Le leadership et la coordination des États-Unis seront nécessaires pour tirer parti de la pleine puissance économique de l’Occident, en s’élargissant à partir du G7, y compris les États-Unis, les membres de l’UE, les membres de l’OTAN et les alliés des États-Unis en Asie. Sur la base des données de la Banque mondiale, nous calculons qu’ensemble, ces États représentaient 57% du PIB mondial en 2021, contre 18,5% pour la Chine. Agir collectivement donne à l’Occident un levier considérable pour sauvegarder la liberté politique des petits États et pour façonner les actions de la Chine dans une direction plus productive.

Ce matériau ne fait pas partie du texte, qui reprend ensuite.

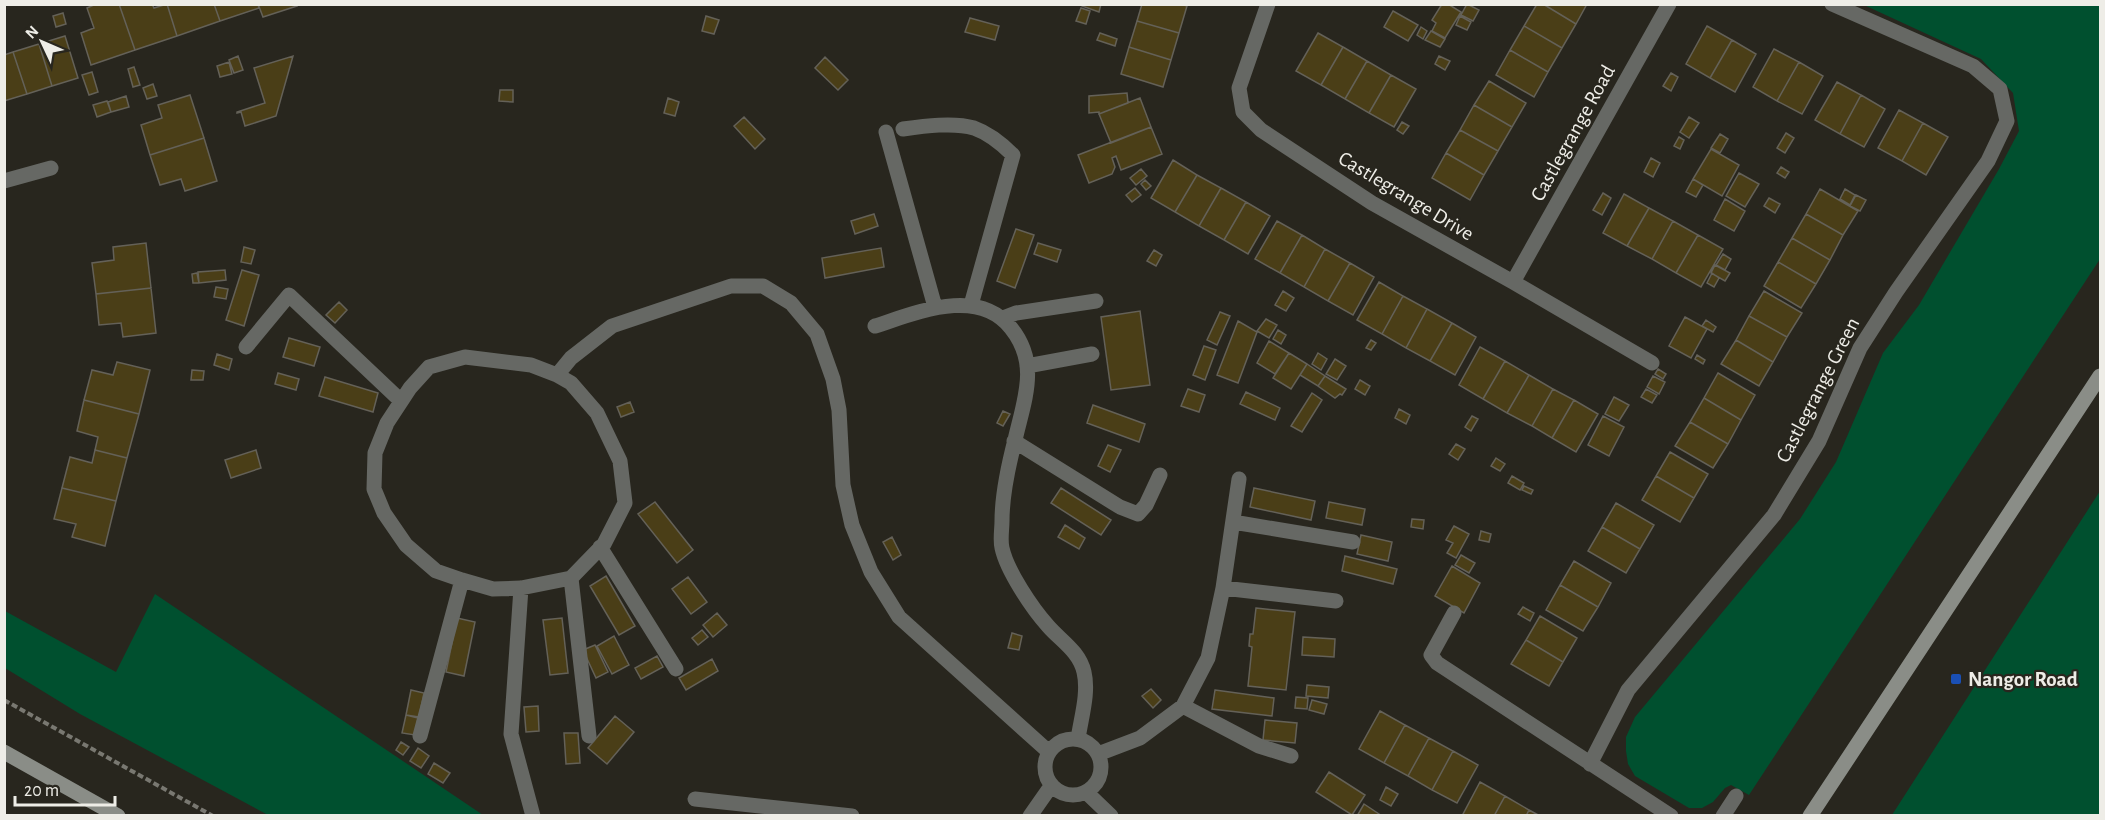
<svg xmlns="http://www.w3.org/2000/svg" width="2105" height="820" font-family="'Alegreya Sans',sans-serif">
<rect width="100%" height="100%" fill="#28261e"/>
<!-- green -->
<path fill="#00502f" d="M1864,5H2100V259L1749,795L1731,785L1725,788L1713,802L1702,808H1689L1635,776L1628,764L1626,751V737L1635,717L1800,519L1836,462L1883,353L1919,305L1999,169L2019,131L2013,93L1981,59Z
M2100,491V815H1892Z
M155,594L483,815H268L80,714L5,668V611L116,672Z"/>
<!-- building -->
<path fill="#4a3e17" stroke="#646158" stroke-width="1.5" d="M96,4H119L135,50L91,65L81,33L94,28L87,8Z
M119,4H152L154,8L167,4L177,36L135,50Z
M167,4H214L220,21L177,36Z
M214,4H258L259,8L220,21Z
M258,4H296L297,6L263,17Z
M1082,4H1101L1099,12L1082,6Z
M1142,4H1181L1187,6L1179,33L1137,21Z
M1442,4H1448L1461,12L1445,38L1432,31L1436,23L1432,20Z
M1467,4L1479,10L1473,21L1461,15Z
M1537,4H1543L1576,24L1562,48L1524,26Z
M1543,4H1587L1576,24Z
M1081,8L1090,11L1086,24L1076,21Z
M1393,11L1418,25L1408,41L1384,27Z
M63,13L66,24L56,27L53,16Z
M706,16L719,20L714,34L702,31Z
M1460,16L1471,22L1467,30L1456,25Z
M970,18L999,26L995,40L965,32Z
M1137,21L1179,33L1171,60L1129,47Z
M1524,26L1562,48L1548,72L1510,50Z
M1707,26L1732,40L1710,78L1686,64Z
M1421,27L1427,31L1423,39L1417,35Z
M1431,31L1445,39L1440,47L1425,40Z
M1100,33L1117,39L1115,46L1097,40Z
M1318,33L1343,47L1321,85L1296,71Z
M65,36L78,78L52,86L39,44Z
M1732,40L1756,54L1735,92L1710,78Z
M39,44L52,86L27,94L13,52Z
M1129,47L1171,60L1163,87L1121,74Z
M1343,47L1367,61L1345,99L1321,85Z
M1774,49L1799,62L1777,101L1753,87Z
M1510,50L1548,72L1534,97L1496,75Z
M13,52L27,94L4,101V55Z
M238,56L243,70L234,73L229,60Z
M293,56L276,116L245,126L241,112L237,113V112L265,103L254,68Z
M1439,56L1450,61L1445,70L1435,64Z
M825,57L848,80L838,90L815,68Z
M1367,61L1391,75L1369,113L1345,99Z
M229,62L232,74L220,77L217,66Z
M1799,62L1823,76L1802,114L1777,101Z
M134,67L140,85L133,87L128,69Z
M92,72L98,92L89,95L82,75Z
M1671,73L1678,77L1671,91L1663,86Z
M1391,75L1416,89L1394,127L1369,113Z
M1489,81L1526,103L1512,127L1474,105Z
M1837,82L1861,95L1840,134L1815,120Z
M153,84L157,96L147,99L143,88Z
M500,90H513V102L499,101Z
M1127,93L1128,103L1099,114V112L1089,113V96Z
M190,95L204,138L150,155L141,125L162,118L158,105Z
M1861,95L1885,109L1864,147L1840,134Z
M126,96L129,107L111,112L108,102Z
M668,98L679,102L675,116L664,113Z
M1140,98L1151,127L1111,143L1099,114Z
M107,101L111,112L97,117L93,105Z
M1474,105L1512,127L1498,151L1460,130Z
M1899,110L1923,123L1902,161L1878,148Z
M744,117L765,139L755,149L734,126Z
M1689,117L1699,123L1689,138L1680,132Z
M1402,122L1409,126L1403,134L1397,130Z
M1923,123L1948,137L1926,175L1902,161Z
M1151,127L1162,154L1121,170L1116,156L1112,158L1115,167L1112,174L1089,183L1078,155Z
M1460,130L1498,151L1484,175L1446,153Z
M1786,133L1794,138L1785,153L1777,148Z
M1720,134L1728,139L1720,153L1711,148Z
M1679,137L1684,140L1680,149L1674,146Z
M204,138L217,181L185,191L181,179L160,185L150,155Z
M1711,149L1739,165L1722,196L1693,179Z
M1446,153L1484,175L1470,200L1432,178Z
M1651,158L1660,163L1653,177L1644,172Z
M1173,160L1197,175L1175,212L1151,198Z
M1781,167L1789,172L1785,178L1777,173Z
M1141,169L1147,176L1136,185L1130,178Z
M1739,173L1759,184L1745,207L1726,196Z
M1197,175L1221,188L1199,226L1175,212Z
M1693,179L1703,185L1696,197L1686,192Z
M1145,180L1151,186L1146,190L1141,184Z
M1135,188L1141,195L1132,202L1126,195Z
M1221,188L1246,202L1224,240L1199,226Z
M1820,189L1858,211L1843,235L1806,214Z
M1845,189L1855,195L1850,205L1840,199Z
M1603,193L1611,198L1602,215L1593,210Z
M1624,194L1649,208L1627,246L1603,233Z
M1856,195L1866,200L1860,211L1850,206Z
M1769,198L1780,204L1775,213L1764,206Z
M1725,199L1745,211L1734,231L1714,220Z
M1246,202L1270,216L1248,254L1224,240Z
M1649,208L1673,221L1652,259L1627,246Z
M874,214L878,226L855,234L851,221Z
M1806,214L1843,235L1830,260L1792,238Z
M1277,221L1302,235L1280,273L1255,259Z
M1673,221L1698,235L1676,273L1652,259Z
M1016,229L1034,235L1015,288L997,281Z
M1302,235L1325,249L1304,287L1280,273Z
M1698,235L1723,249L1701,287L1676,273Z
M1792,238L1830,260L1816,284L1778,262Z
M146,243L151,288L96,294L92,263L114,260L113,247Z
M1038,243L1061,250L1057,262L1034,254Z
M244,247L255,250L251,264L241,262Z
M881,248L884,267L825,278L822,258Z
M1325,249L1350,263L1328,301L1304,287Z
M1154,250L1162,255L1156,266L1147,261Z
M1723,254L1731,259L1725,270L1716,265Z
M1778,262L1816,284L1801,308L1764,286Z
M1350,263L1374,277L1353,315L1328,301Z
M1715,265L1730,273L1725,281L1711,273Z
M225,270L226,280L199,283L198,272Z
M242,270L259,275L244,326L226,320Z
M197,273L199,283H193L192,274Z
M1712,273L1719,278L1714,287L1707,283Z
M1379,282L1403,296L1382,334L1357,320Z
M216,287L228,289L226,299L214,297Z
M151,288L156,333L123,337L121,323L99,325L96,294Z
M1283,291L1294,298L1286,311L1275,305Z
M1764,291L1802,313L1787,337L1749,316Z
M1403,296L1427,309L1406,348L1382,334Z
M339,302L347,310L335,323L326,315Z
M1427,309L1452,323L1430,361L1406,348Z
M1140,311L1150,385L1111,390L1101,317Z
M1220,312L1230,316L1217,345L1207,340Z
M1749,316L1787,337L1773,362L1736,340Z
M1685,317L1707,329L1691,358L1669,346Z
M1266,319L1277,325L1269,338L1257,331Z
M1706,320L1716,327L1713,332L1702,326Z
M1238,321L1257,332L1238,383L1217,375Z
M1452,323L1476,337L1455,375L1430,361Z
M1278,330L1286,335L1281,344L1273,339Z
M289,338L320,347L314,366L283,357Z
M1371,340L1376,343L1371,350L1366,348Z
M1736,340L1773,362L1759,386L1721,364Z
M1269,341L1289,353L1275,374L1257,363Z
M1204,346L1216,350L1205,380L1193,375Z
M1480,347L1505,361L1483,399L1459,385Z
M1289,353L1307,364L1291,389L1273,378Z
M1318,353L1327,359L1321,370L1312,364Z
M217,354L232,359L229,370L214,365Z
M1697,355L1705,360L1703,364L1695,359Z
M1335,359L1346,366L1337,380L1326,374Z
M1505,361L1529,375L1507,413L1483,399Z
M117,362L150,370L139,414L84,400L92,370L113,375Z
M1307,364L1325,376L1318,386L1300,375Z
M1658,369L1666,374L1663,379L1655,374Z
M192,370L204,371L203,380H191Z
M278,373L299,379L296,390L275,384Z
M1718,373L1755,395L1741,420L1704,398Z
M1529,375L1553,389L1532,426L1507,413Z
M1325,376L1346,389L1342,395L1340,394L1335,398L1318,386Z
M1653,376L1665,382L1659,394L1647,387Z
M325,377L378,393L373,412L319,396Z
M1360,380L1370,386L1365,395L1355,389Z
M1188,389L1205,395L1199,412L1181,406Z
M1553,389L1574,400L1552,438L1532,426Z
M1646,389L1657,395L1652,403L1641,397Z
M1246,392L1280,408L1275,420L1240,404Z
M1312,393L1322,400L1302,432L1291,426Z
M1614,397L1629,405L1619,421L1605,414Z
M1704,398L1741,420L1728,444L1690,422Z
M84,400L139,414L127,458L95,450L98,437L77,431Z
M1574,400L1598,414L1576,452L1552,438Z
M630,402L634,412L621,417L617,407Z
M1093,405L1145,424L1139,442L1087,423Z
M1399,409L1410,415L1406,424L1395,418Z
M1003,411L1010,414L1003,426L997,423Z
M1472,416L1478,419L1471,431L1465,427Z
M1603,416L1624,427L1609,456L1588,445Z
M1690,422L1728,444L1713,468L1675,446Z
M1456,444L1465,449L1458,460L1449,454Z
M1108,445L1121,450L1110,472L1098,466Z
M95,450L127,458L116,501L62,488L70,457L92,463Z
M256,450L261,468L231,478L225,460Z
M1670,452L1708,474L1694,498L1656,476Z
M1496,458L1505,464L1500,471L1491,466Z
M1512,476L1524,483L1520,490L1508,483Z
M1656,476L1694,498L1680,522L1642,500Z
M1524,486L1533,490L1531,494L1522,490Z
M62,488L116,501L105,546L72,537L76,524L54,519Z
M1061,488L1111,520L1101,535L1051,503Z
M1254,488L1315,501L1311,520L1250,507Z
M655,502L693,550L677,563L638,514Z
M1329,502L1365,509L1362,525L1326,518Z
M1616,503L1654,525L1640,549L1602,527Z
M1412,519L1424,520L1423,529L1411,527Z
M1065,525L1085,538L1079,549L1058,537Z
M1454,526L1469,534L1456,558L1447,553L1453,543L1446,540Z
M1602,527L1640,549L1626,573L1588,551Z
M1481,531L1491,534L1489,542L1479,540Z
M1361,535L1392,542L1388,561L1357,554Z
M892,537L901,555L893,560L883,542Z
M1461,555L1475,563L1469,573L1455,565Z
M1345,556L1397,569L1393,584L1342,571Z
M1574,561L1611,583L1598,607L1560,585Z
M1452,566L1480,583L1464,613L1435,596Z
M606,576L635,626L619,635L590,586Z
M688,577L707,602L691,614L672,589Z
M1560,585L1598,607L1583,631L1546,610Z
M1523,607L1534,613L1530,621L1518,614Z
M1256,608L1295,612L1286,690L1248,686L1252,647L1249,646L1250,634H1253Z
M717,613L727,625L713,637L703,625Z
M1540,616L1577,638L1563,662L1526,640Z
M457,618L475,622L464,676L446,672Z
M562,618L568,673L550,675L543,620Z
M702,630L708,637L698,645L692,638Z
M1012,633L1022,636L1019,650L1008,648Z
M614,636L629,665L612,674L597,646Z
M1303,637L1335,639L1334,657L1302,655Z
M1526,640L1563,662L1549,686L1511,664Z
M595,645L608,672L596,678L583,650Z
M657,656L663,667L641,679L635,668Z
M712,659L718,671L686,690L679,678Z
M1307,685L1329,687L1328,698L1306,696Z
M1151,689L1161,700L1153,708L1142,696Z
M411,690L424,693L419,717L406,715Z
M1215,690L1274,698L1272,716L1212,709Z
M1296,697L1308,698L1307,709L1295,708Z
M1312,700L1327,704L1324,714L1309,710Z
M538,706L539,731L526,732L524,707Z
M1380,711L1405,725L1384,763L1359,749Z
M406,715L418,718L415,735L402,733Z
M615,716L634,732L607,764L588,748Z
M1265,720L1297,723L1295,743L1263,740Z
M1405,725L1429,738L1408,776L1384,763Z
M564,733H578L580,763L566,764Z
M1429,738L1453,751L1432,790L1408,776Z
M401,742L409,747L403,755L396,750Z
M418,748L429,756L421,768L410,761Z
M1453,751L1478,765L1457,803L1432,790Z
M434,763L450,773L443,783L428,774Z
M1329,772L1365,795L1352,815L1316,792Z
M1480,782L1505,796L1494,816H1462Z
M1386,787L1398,794L1391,806L1380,800Z
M1505,796L1529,810L1526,816H1494Z
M1364,804L1382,816H1357Z
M1529,810L1540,816H1526Z"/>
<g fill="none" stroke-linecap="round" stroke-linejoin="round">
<!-- path -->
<path stroke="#797871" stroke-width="4" stroke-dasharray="6 3" stroke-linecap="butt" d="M4,700L213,816"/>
<!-- lane -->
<path stroke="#666864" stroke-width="15" d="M903,129C924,126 954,122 974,128C988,133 1003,145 1013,155L971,305
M886,132L935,307
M1003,318L1016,313L1096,301
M875,326C916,313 978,286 1011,328C1040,364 1024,400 1015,440C1008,467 1002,494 1002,521C1002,529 1000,540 1002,548C1007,571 1032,608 1048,626C1061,641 1079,651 1084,672C1089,693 1081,718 1078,739
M246,347L289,295L401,401
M465,357L531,365L557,375L571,383L597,413L620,461L625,503L604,544L571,578L521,588L493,589L462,580L436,571L406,545L384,513L374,489L375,453L387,423L410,388L429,367Z
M1027,366L1092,354
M557,375L571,358L612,326L731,286H763L791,303L817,334L833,379L839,410L843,485L852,525L871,572L899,617L1049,752
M1014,441L1120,507L1138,514L1146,505L1160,475
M1233,522L1353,542
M600,547L676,669
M571,578L589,736
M521,588L511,734L533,816
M1223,588L1336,601
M1183,706L1259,746L1291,756
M420,736L462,580
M1045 767a28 28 0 1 1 56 0a28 28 0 1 1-56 0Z
M1098,754L1140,738L1183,706L1208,658L1223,588L1239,479
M1086,792L1111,816
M695,799L852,816
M1030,816L1051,786"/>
<!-- street -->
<path stroke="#666864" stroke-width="15" d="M1268,4L1239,88L1243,112L1261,130L1372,203L1513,282L1652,363
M4,181L51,168
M1513,282L1669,4
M1454,613L1431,655L1437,663L1671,816
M1590,764L1628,690L1774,515L1819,441L1860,348L1896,292L1988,161L2007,121L2000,89L1973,66L1832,4
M1723,816L1736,796"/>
<!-- secondary -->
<path stroke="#8a8d87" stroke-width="15" d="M4,752L118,816
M1810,816L2100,376"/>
</g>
<!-- markers -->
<rect fill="#1a4fb4" stroke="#28261e" stroke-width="2" x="1950" y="673" width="12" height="12" rx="3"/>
<g text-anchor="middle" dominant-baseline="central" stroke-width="4.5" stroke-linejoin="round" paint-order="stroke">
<!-- street labels -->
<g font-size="21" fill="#eeede7" stroke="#28261e">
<text transform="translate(1573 133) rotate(-61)">Castlegrange Road</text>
<text transform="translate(1406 196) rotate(31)">Castlegrange Drive</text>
<text transform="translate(1818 390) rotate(-63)">Castlegrange Green</text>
</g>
<!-- poi labels -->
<g font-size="21" font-weight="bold" fill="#eeede7" stroke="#28261e" text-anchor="start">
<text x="1968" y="679">Nangor Road</text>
</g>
</g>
<!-- border -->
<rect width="2105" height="820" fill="none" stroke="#eeede7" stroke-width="12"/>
<!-- north arrow -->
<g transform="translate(42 42) rotate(314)" stroke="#28261e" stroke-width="4.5" paint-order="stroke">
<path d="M0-4.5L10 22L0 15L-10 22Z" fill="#eeede7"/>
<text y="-9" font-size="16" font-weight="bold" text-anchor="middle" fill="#eeede7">N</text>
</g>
<!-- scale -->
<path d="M15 796v9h100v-9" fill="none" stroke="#eeede7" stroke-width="3"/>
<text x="24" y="796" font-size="18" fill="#eeede7" stroke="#28261e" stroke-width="4.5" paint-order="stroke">20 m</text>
</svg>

Cette direction serait la même que celle qui a donné lieu à la croissance et au développement remarquables du monde – et de la Chine – en particulier, en sauvegardant un système international fondé sur des règles dans lequel les pays sont libres de définir leurs propres politiques dans le cadre de ces règles convenues.


Bryan Frederick est politologue principal à la RAND Corporation, une organisation à but non lucratif et non partisane, et directeur associé du programme de stratégie et de doctrine du projet RAND AIR FORCE. Howard J. Shatz est économiste principal à RAND et professeur d’analyse des politiques à la Pardee RAND Graduate School.

Ce commentaire a été publié à l’origine sur La Colline le 9 juin 2023. Les commentaires donnent aux chercheurs de RAND une plate-forme pour transmettre des idées basées sur leur expertise professionnelle et souvent sur leurs recherches et analyses évaluées par des pairs.